Go through the entries below, count every line with the string "size", and answer with only that number.

********

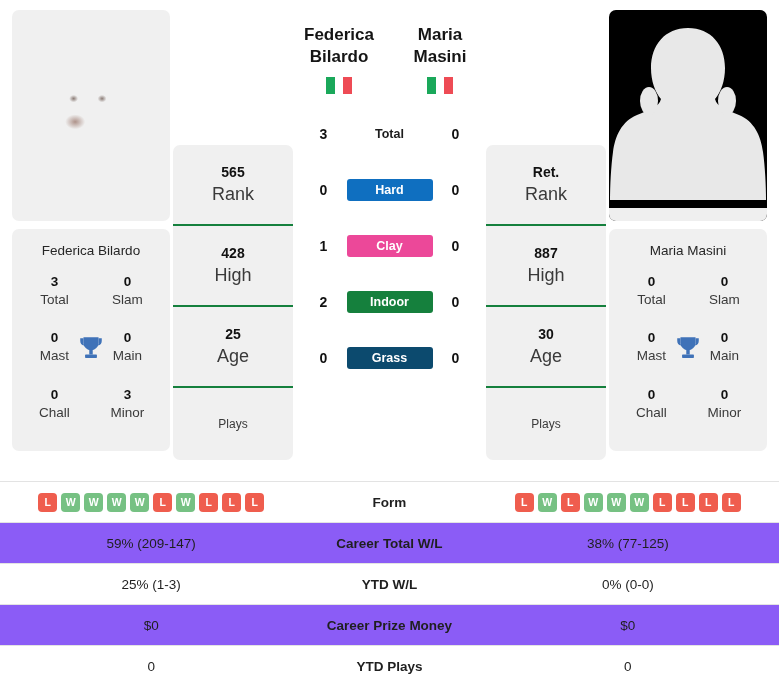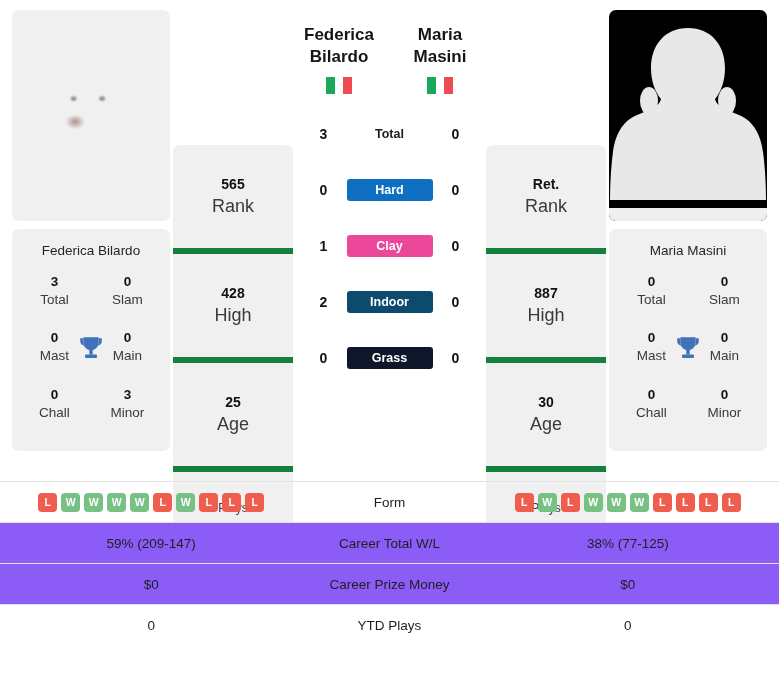--- a/index.html
+++ b/index.html
@@ -105,12 +105,12 @@
     overflow: hidden;
   }
   .rank-cell {
-    height: 109px;
+    height: 81px;
     display: flex;
     flex-direction: column;
     align-items: center;
     justify-content: center;
-    border-bottom: 6px solid #15803d;
+    border-bottom: 2px solid #15803d;
   }
   .rank-cell:last-child { border-bottom: none; height: 72px; }
   .rank-val { font-size: 14px; font-weight: bold; color: #111; line-height: 1.35; }

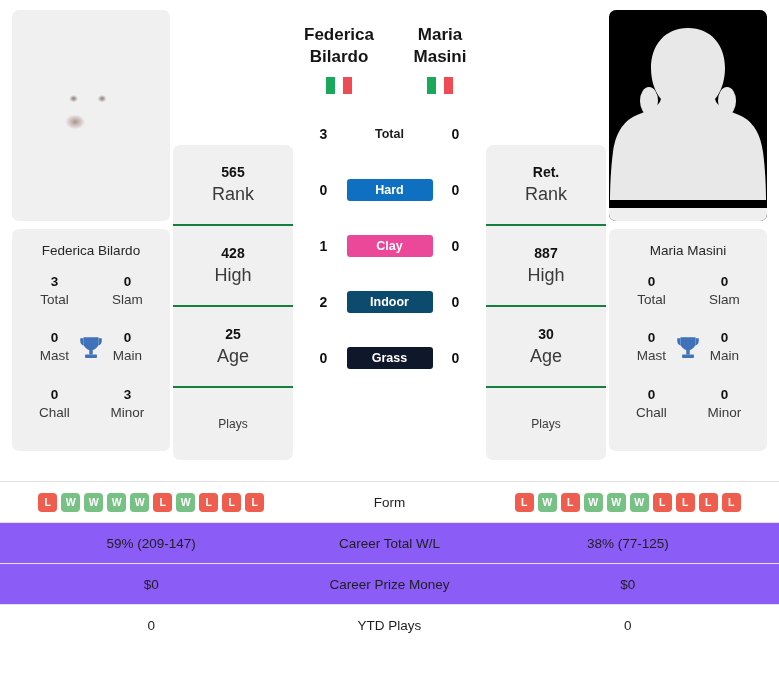--- a/index.html
+++ b/index.html
@@ -317,7 +317,7 @@
           </div>
           <div class="srow">
             <div class="cnt">2</div>
-            <div class="badge" style="background: #0c4a6e;">Indoor</div>
+            <div class="badge" style="background: #15803d;">Indoor</div>
             <div class="cnt">0</div>
           </div>
           <div class="srow">

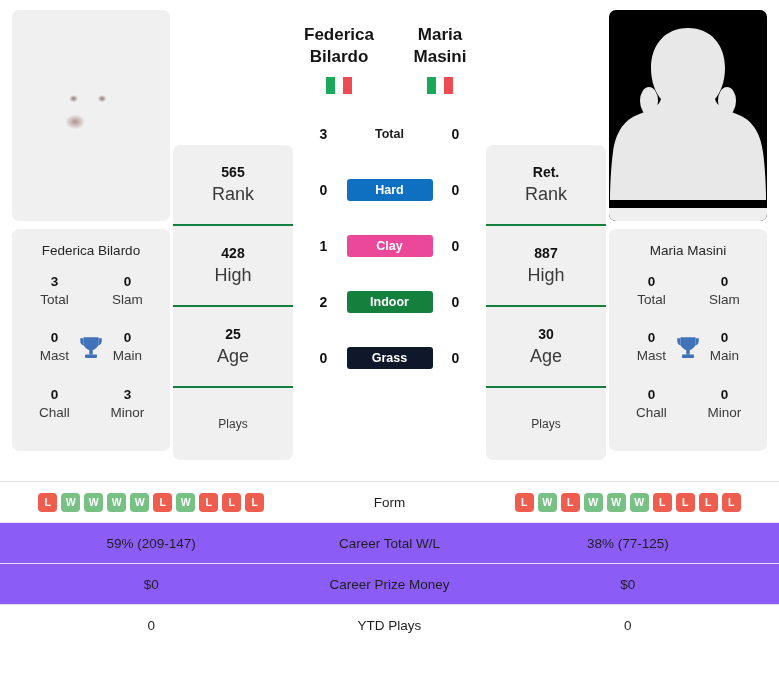--- a/index.html
+++ b/index.html
@@ -322,7 +322,7 @@
           </div>
           <div class="srow">
             <div class="cnt">0</div>
-            <div class="badge" style="background: #0f172a;">Grass</div>
+            <div class="badge" style="background: #0c4a6e;">Grass</div>
             <div class="cnt">0</div>
           </div>
         </div>

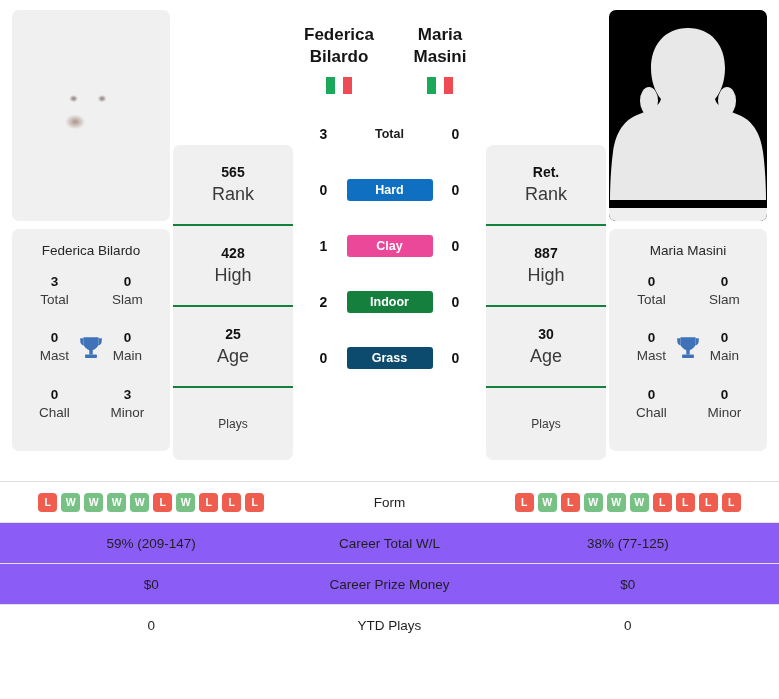--- a/index.html
+++ b/index.html
@@ -190,7 +190,7 @@
     vertical-align: middle;
     padding: 0 6px;
   }
-  .stats-table td.label { font-weight: normal; width: 174px; }
+  .stats-table td.label { font-weight: bold; width: 174px; }
   .stats-table td.side { width: 302px; }
 
   .form-list { display: flex; justify-content: center; gap: 4px; }

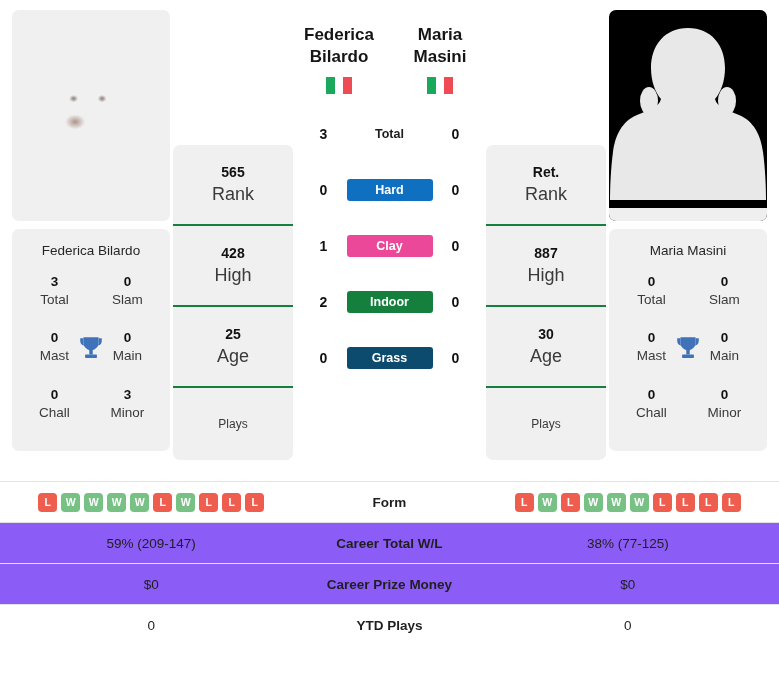--- a/index.html
+++ b/index.html
@@ -437,6 +437,11 @@
           <td class="side">59% (209-147)</td>
           <td class="label">Career Total W/L</td>
           <td class="side">38% (77-125)</td>
+        </tr>
+        <tr>
+          <td class="side">25% (1-3)</td>
+          <td class="label">YTD W/L</td>
+          <td class="side">0% (0-0)</td>
         </tr>
         <tr class="shaded">
           <td class="side">$0</td>

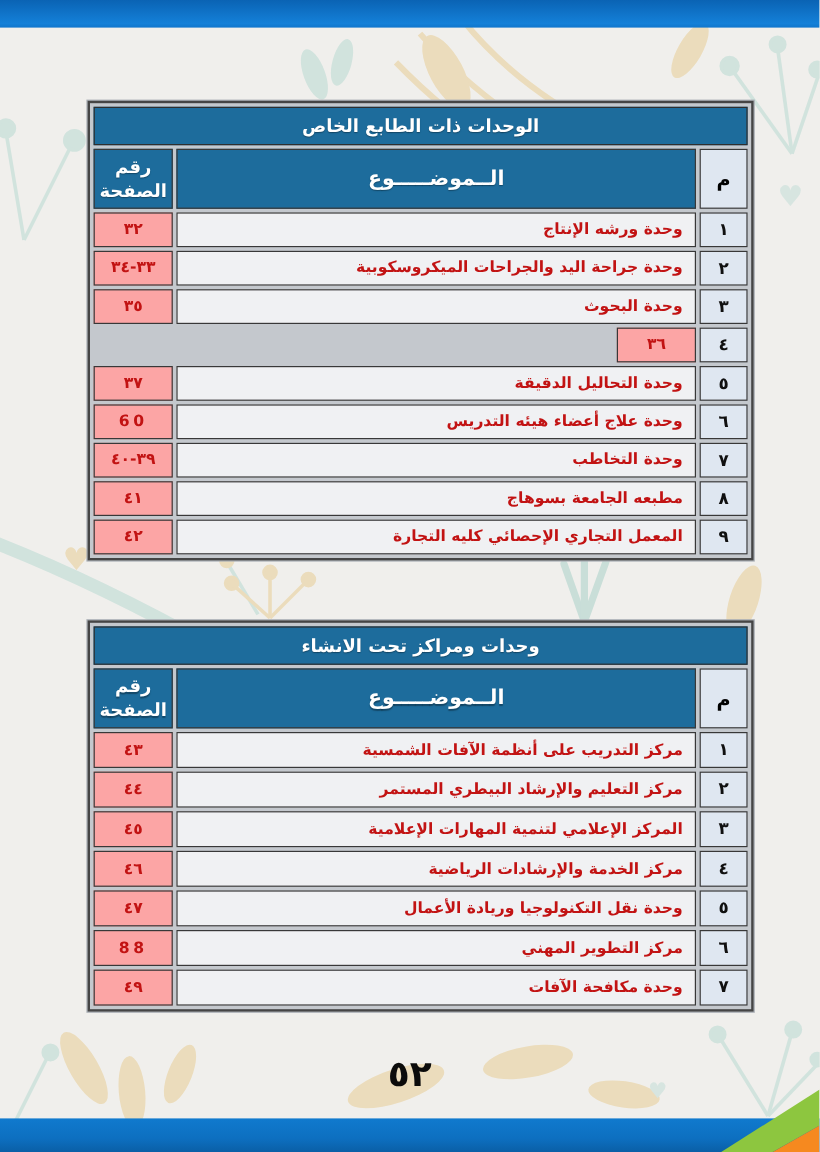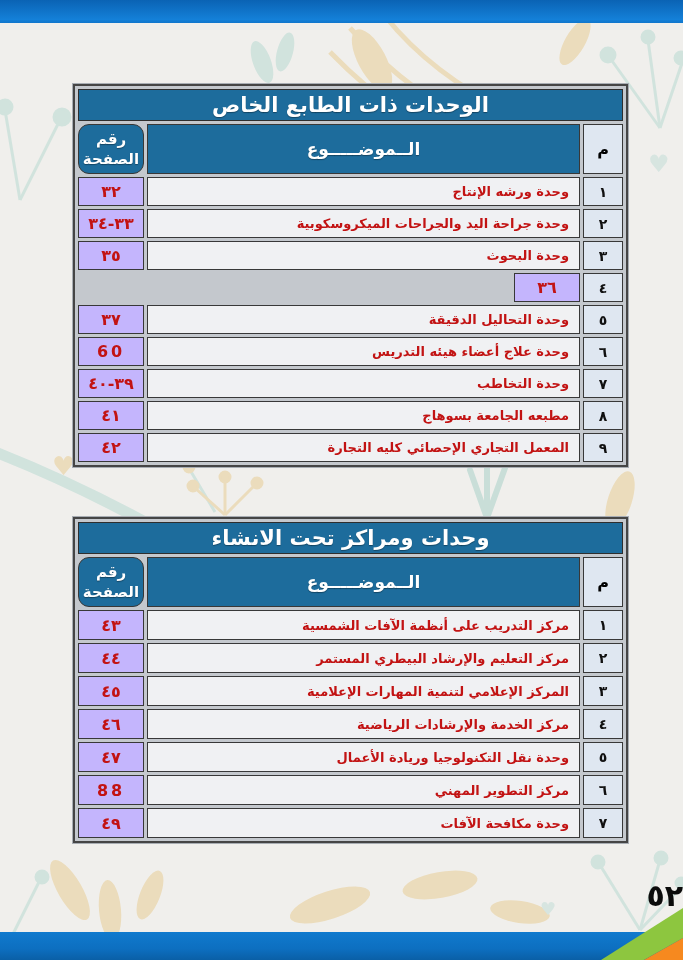--- a/index.html
+++ b/index.html
@@ -38,7 +38,7 @@
   .t-title {
     background:#1d6c9c;
     border:1px solid #2e2e2e;
-    color:#ffffff; font-weight:bold; font-size:21px;
+    color:#ffffff; font-weight:bold; font-size:15px;
     text-align:center; height:30px; line-height:30px;
     margin-bottom:3px;
     text-shadow:0 1px 1px rgba(0,0,0,.35);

********

YOUR RESPONSE: 3